→ **Exercise description**: Reproduce the material verbatim from its first line through the line containing "Does the chart have visible grid lines?", including that line.

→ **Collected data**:
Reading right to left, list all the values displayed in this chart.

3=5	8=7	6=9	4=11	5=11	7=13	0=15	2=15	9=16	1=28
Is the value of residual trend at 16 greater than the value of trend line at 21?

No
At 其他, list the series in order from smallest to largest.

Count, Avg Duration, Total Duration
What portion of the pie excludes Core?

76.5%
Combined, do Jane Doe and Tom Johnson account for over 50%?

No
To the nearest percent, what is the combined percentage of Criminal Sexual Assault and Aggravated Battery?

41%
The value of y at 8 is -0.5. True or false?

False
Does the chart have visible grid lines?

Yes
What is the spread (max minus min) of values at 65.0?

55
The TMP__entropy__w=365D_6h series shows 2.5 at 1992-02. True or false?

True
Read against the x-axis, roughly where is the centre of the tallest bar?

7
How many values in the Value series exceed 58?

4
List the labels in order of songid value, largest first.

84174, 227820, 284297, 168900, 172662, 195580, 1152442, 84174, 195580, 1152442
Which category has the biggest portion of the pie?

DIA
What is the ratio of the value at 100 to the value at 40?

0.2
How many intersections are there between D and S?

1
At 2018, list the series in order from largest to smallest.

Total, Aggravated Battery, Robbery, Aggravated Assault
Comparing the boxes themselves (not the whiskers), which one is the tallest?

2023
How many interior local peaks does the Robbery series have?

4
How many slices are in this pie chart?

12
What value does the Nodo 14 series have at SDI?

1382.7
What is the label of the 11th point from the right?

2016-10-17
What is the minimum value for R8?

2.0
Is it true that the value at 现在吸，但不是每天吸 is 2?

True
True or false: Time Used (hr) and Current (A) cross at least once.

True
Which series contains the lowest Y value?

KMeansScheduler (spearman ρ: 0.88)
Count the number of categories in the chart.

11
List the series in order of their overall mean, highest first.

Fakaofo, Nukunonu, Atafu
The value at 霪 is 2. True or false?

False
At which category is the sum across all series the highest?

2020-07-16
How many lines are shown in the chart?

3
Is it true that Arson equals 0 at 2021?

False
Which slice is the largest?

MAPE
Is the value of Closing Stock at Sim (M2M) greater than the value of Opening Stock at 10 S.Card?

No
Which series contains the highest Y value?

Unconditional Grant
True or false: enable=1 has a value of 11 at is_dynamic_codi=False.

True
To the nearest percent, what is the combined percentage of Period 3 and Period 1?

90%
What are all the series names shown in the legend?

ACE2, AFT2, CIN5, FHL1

→ **Your response**:
Reading right to left, list all the values displayed in this chart.

3=5	8=7	6=9	4=11	5=11	7=13	0=15	2=15	9=16	1=28
Is the value of residual trend at 16 greater than the value of trend line at 21?

No
At 其他, list the series in order from smallest to largest.

Count, Avg Duration, Total Duration
What portion of the pie excludes Core?

76.5%
Combined, do Jane Doe and Tom Johnson account for over 50%?

No
To the nearest percent, what is the combined percentage of Criminal Sexual Assault and Aggravated Battery?

41%
The value of y at 8 is -0.5. True or false?

False
Does the chart have visible grid lines?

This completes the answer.